2. Meanwhile, cook the onion in the remaining 2 tablespoons of the melted butter in a small skillet until soft, about 5 minutes. Add the garlic; cook, stirring, 30 seconds.

3. Transfer the onion and garlic to a blender; add the squash and chicken stock. Puree; pour soup into a large saucepan. Heat over medium heat to a simmer, about 10 minutes. (For a silkier texture, the soup may be passed through a chinois.) Stir in the cream and honey; season to taste.

Each serving: 273 calories, 65% of calories from fat, 21 g fat, 13 g saturated fat, 64 mg cholesterol, 19 g carbohydrates, 6 g protein, 363 mg sodium, 2 g fiber


Apricot salsa

Prep: 20 minutes
Cook: 7 minutes
Makes: About 1 cup

1 tablespoon extra-virgin olive oil
3 cloves garlic, sliced
2 shallots, sliced
1/2 jalapeno, stemmed, seeded if desired, sliced
1/2 cup each: roughly chopped dried apricots, freshly squeezed orange juice
1/4 cup each: freshly squeezed lime juice, chopped cilantro
1/4 teaspoon salt freshly ground pepper

1. Heat the oil in a large skillet over medium-high heat. Add garlic, shallots and jalapeno; cook, stirring often, about 4 minutes. Add apricots, orange and lime juices and cilantro; simmer 3 minutes.

2. Transfer mixture to a blender or food processor; blend until almost smooth. Add salt and pepper to taste.

Per tablespoon: 25 calories, 29% of calories from fat, 1 g fat, 0 g saturated fat, 0 mg cholesterol, 4 g carbohydrates, 0 g protein, 40 mg sodium, 0 g fiber.


from newsday

Apricot-lime glazed salmon

Makes: 4 servings

It is worth searing the salmon before roasting it to get a crisp golden crust beneath the sweet-hot glaze. Roasting the salmon in a skillet, instead of transferring it to a roasting pan, will minimize cleanup.

1/3 cup apricot fruit spread
2 tablespoons lime juice
2 tablespoons chopped scallions
1/4 teaspoon red pepper flakes
1/2 teaspoon salt
1 tablespoon canola oil
4 (6-ounce) pieces salmon fillet

1. Preheat the oven to 425 degrees. Wrap foil around the handle of the skillet if it is not ovenproof.

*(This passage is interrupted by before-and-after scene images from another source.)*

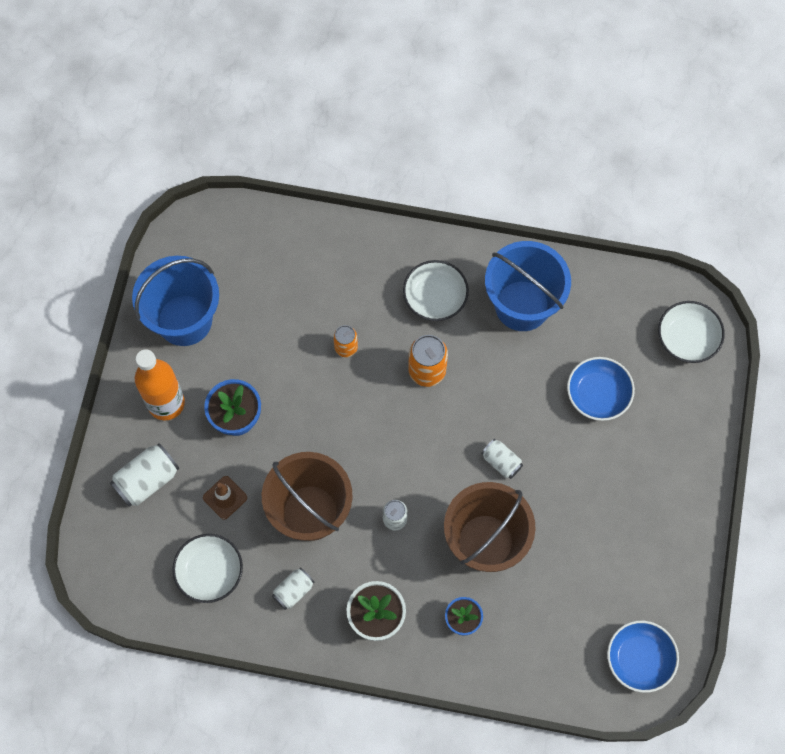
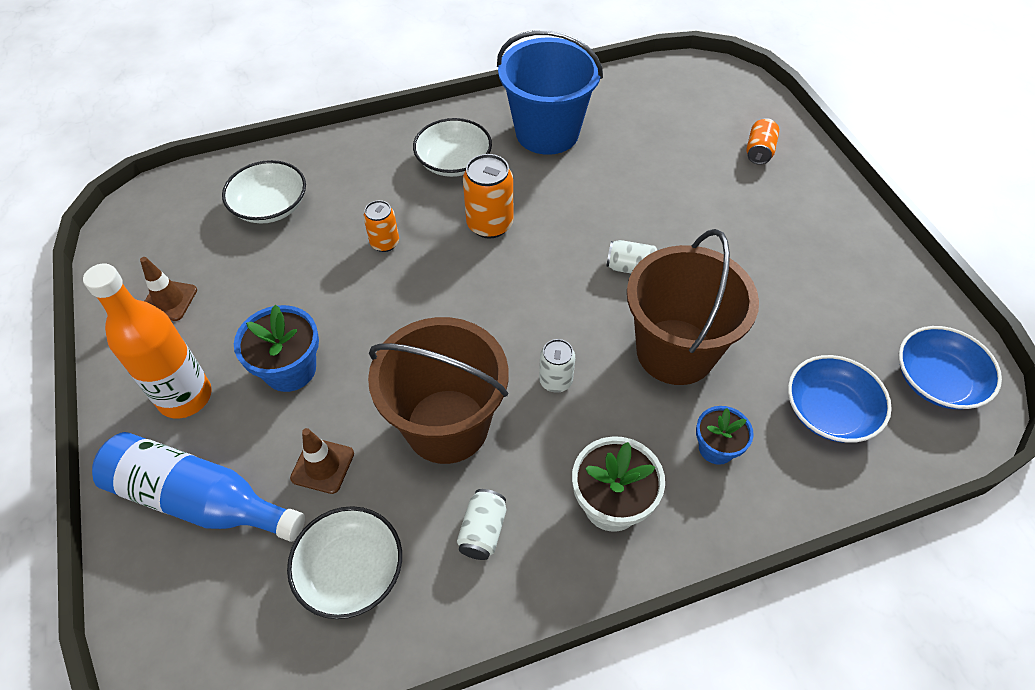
camera: 30 degrees left, 15 degrees down
(147, 480) = (200, 500): white can -> blue bottle
(184, 320) = (169, 300): blue bucket -> brown traffic cone
(598, 394) = (678, 168): blue bowl -> blue bowl (829, 411)
(672, 412) = (759, 151): none -> orange can
(687, 338) = (720, 94): white bowl -> white bowl (270, 206)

2. Combine the fruit spread, lime juice, scallions and red pepper flakes in a bowl, stirring until the jelly is dissolved. (You can microwave it for a few seconds to make it easier to stir).

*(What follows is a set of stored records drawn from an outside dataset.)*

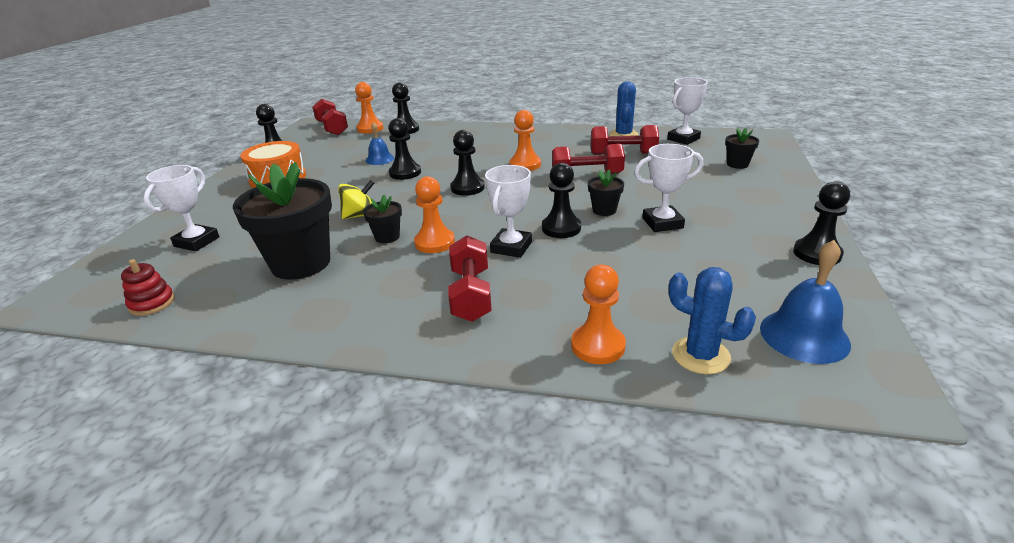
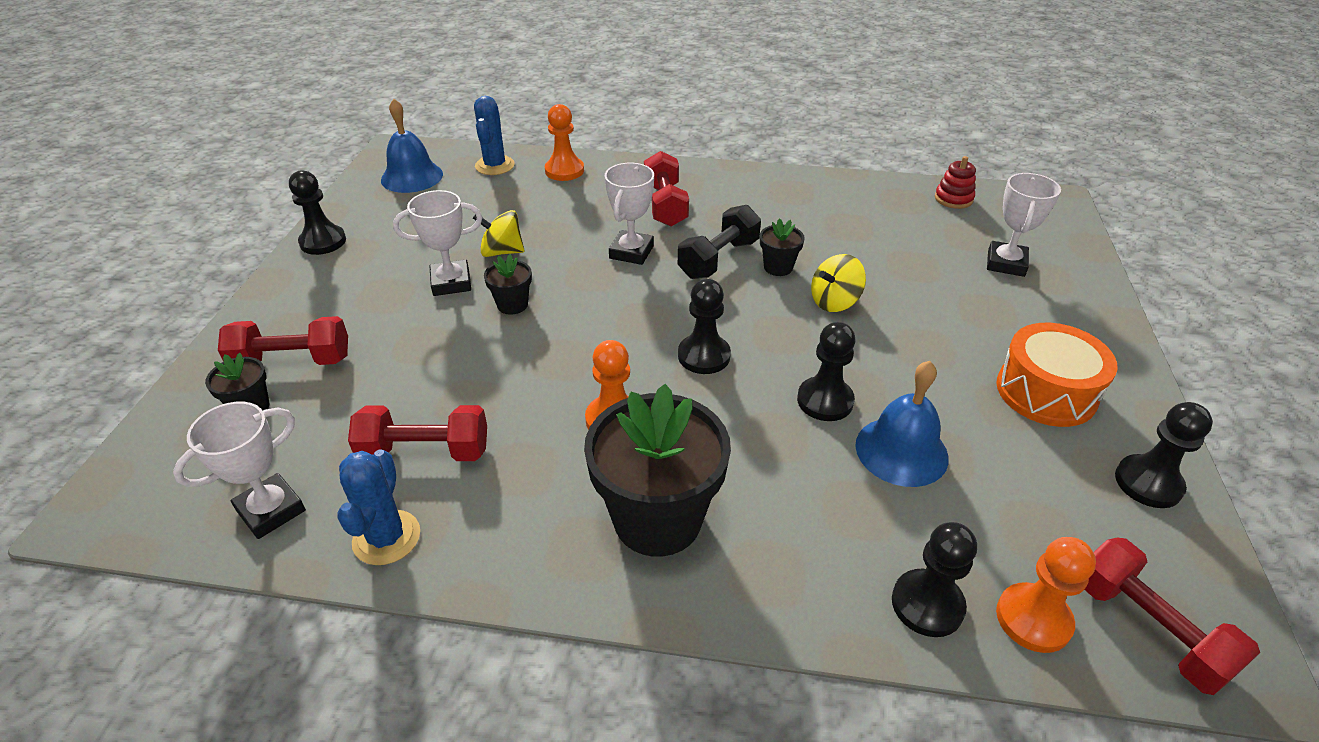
camera: 175 degrees right, 10 degrees up
(301, 263) = (851, 235): black flower pot -> black flower pot (657, 519)
(380, 159) = (901, 451): blue bell -> blue bell, size x1.61
(434, 242) = (718, 259): orange pawn -> black dumbbell
(561, 228) = (573, 277): black pawn -> none
(587, 175) = (513, 384): red dumbbell -> red dumbbell (292, 361)
(632, 246) = (502, 252): none -> yellow spinning top
(700, 355) = (495, 166): blue cactus -> blue cactus turned 60 degrees clockwise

3. Sprinkle salt over the fish.

4. Heat the oil over medium high in a skillet large enough to hold the fish in a single layer without crowding. Cook the fish cook 3 minutes on each side, or until golden.

5. Remove from the heat and brush the fish with most of the glaze. Place in the oven for 4 to 5 minutes, or until the salmon just turns opaque. Pour the remaining glaze over it and serve immediately.

Per serving: 400 calories, 34 g protein, 15 g carbohydrates, 0 g fiber, 2 g fat (4 g saturated fat), 100 mg cholesterol, 396 mg sodium.

Serving Suggestions: Toss thin wedges of red potatoes with olive oil, cumin, thyme, salt and pepper. Place in a single layer on a baking sheet and roast in the 425-degree oven until browned on the undersides. Turn and roast until fork-tender.